Trustees currently have obligations to the Registrar of Companies under the Corporations (Investigation and Management) Act 1989, including giving notice of their concerns under section 11 in certain dire circumstances. Currently, trustees often consult with the Securities Commission prior to giving the Registrar such notice, and it is proposed that they retain this ability. Submitters supported this, but did not wish such consultation to be an obligation. It is however proposed that when a section 11 notice is given, the Registrar of Companies give a copy of this notice to the Securities Commission for the purposes of the Commission's role as general overseer of trustees.
Who has the power to make regulations prescribing fees and charges?
The Governor-General will have the power to make regulations prescribing fees and charges in connection with the application and approval procedure. There will be consultation on any fees. This power will be equivalent to the current s70A(2) of the Securities Act.

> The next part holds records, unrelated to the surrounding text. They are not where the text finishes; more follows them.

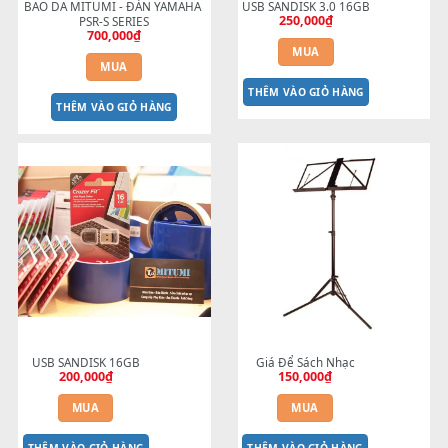
BEND 4 CHIỀU MTP-5F USB 
Cáp màn hình đàn 1500 chí
dành cho MODX Pa5X Pa1000 
hãng
100,000
₫
Pa700 Pa600 đời mới
1,800,000
₫
MUA
MUA
THÊM VÀO GIỎ HÀNG
THÊM VÀO GIỎ HÀNG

What legislation is impacted by the Trustee Supervisory Model?
The changes will likely require amendments to the Securities Act 1978; the Securities Regulations 1983; the Unit Trusts Act 1960; The Corporations (Investigation and Management) Act 1989; the Trustee Act 1956; The Trustee Companies Act 1967; and the Trustee Companies Management Act 1975.
What confidentiality assurance is there for all data given to the Securities Commission?
All data given to the Securities Commission under the supervisory model will be considered to be given in confidence and kept private, except data that is aggregated with that of other trustees in order to provide an overview of the sector.
All data given in confidence will have protection from the Official Information Act 1982. However, the trustee will be able to agree with the Securities Commission to release a particular piece of information.